* Provided records
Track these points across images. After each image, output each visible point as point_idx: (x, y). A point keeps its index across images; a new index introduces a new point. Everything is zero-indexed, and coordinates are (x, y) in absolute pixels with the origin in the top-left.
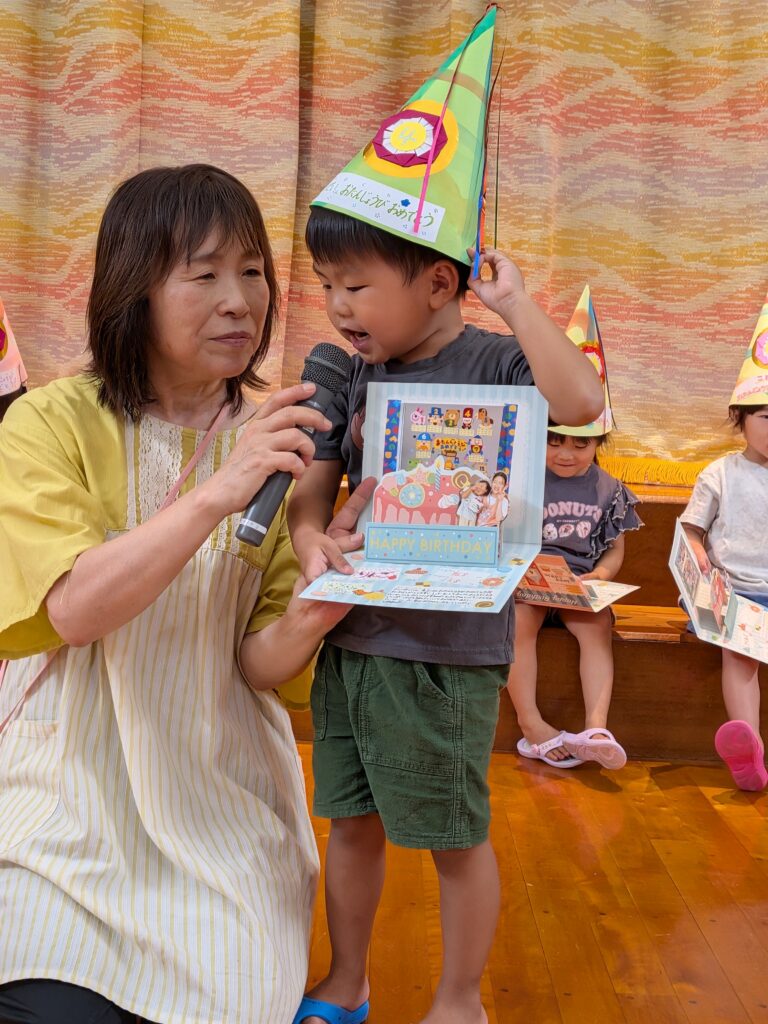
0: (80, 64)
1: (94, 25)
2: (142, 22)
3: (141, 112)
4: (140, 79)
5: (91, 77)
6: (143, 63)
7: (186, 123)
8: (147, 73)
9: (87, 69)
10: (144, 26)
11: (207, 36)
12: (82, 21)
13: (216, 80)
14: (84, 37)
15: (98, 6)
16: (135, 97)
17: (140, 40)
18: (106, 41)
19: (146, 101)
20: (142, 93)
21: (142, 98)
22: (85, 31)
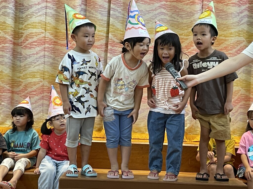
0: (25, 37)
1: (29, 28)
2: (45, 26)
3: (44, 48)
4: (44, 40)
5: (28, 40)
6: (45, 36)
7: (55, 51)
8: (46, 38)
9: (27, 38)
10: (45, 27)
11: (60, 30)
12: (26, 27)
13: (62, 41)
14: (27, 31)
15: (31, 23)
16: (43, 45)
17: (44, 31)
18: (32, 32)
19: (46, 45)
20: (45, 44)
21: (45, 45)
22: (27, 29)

* The problem
Output the material as a numbered list from its first line through the line containing "11: (60, 30)", both ends included, and skip any blank lines. Leave the pictures out.

* Exercise answer
1. Track these points across images. After each image, output each visible point as point_idx: (x, y). A point keeps its index across images; a new index introduces a new point. Everything is zero-indexed, and coordinates are (x, y) in absolute pixels with the origin in the top-left.
2. 0: (80, 64)
3. 1: (94, 25)
4. 2: (142, 22)
5. 3: (141, 112)
6. 4: (140, 79)
7. 5: (91, 77)
8. 6: (143, 63)
9. 7: (186, 123)
10. 8: (147, 73)
11. 9: (87, 69)
12. 10: (144, 26)
13. 11: (207, 36)
14. 12: (82, 21)
15. 13: (216, 80)
16. 14: (84, 37)
17. 15: (98, 6)
18. 16: (135, 97)
19. 17: (140, 40)
20. 18: (106, 41)
21. 19: (146, 101)
22. 20: (142, 93)
23. 21: (142, 98)
24. 22: (85, 31)
25. 0: (25, 37)
26. 1: (29, 28)
27. 2: (45, 26)
28. 3: (44, 48)
29. 4: (44, 40)
30. 5: (28, 40)
31. 6: (45, 36)
32. 7: (55, 51)
33. 8: (46, 38)
34. 9: (27, 38)
35. 10: (45, 27)
36. 11: (60, 30)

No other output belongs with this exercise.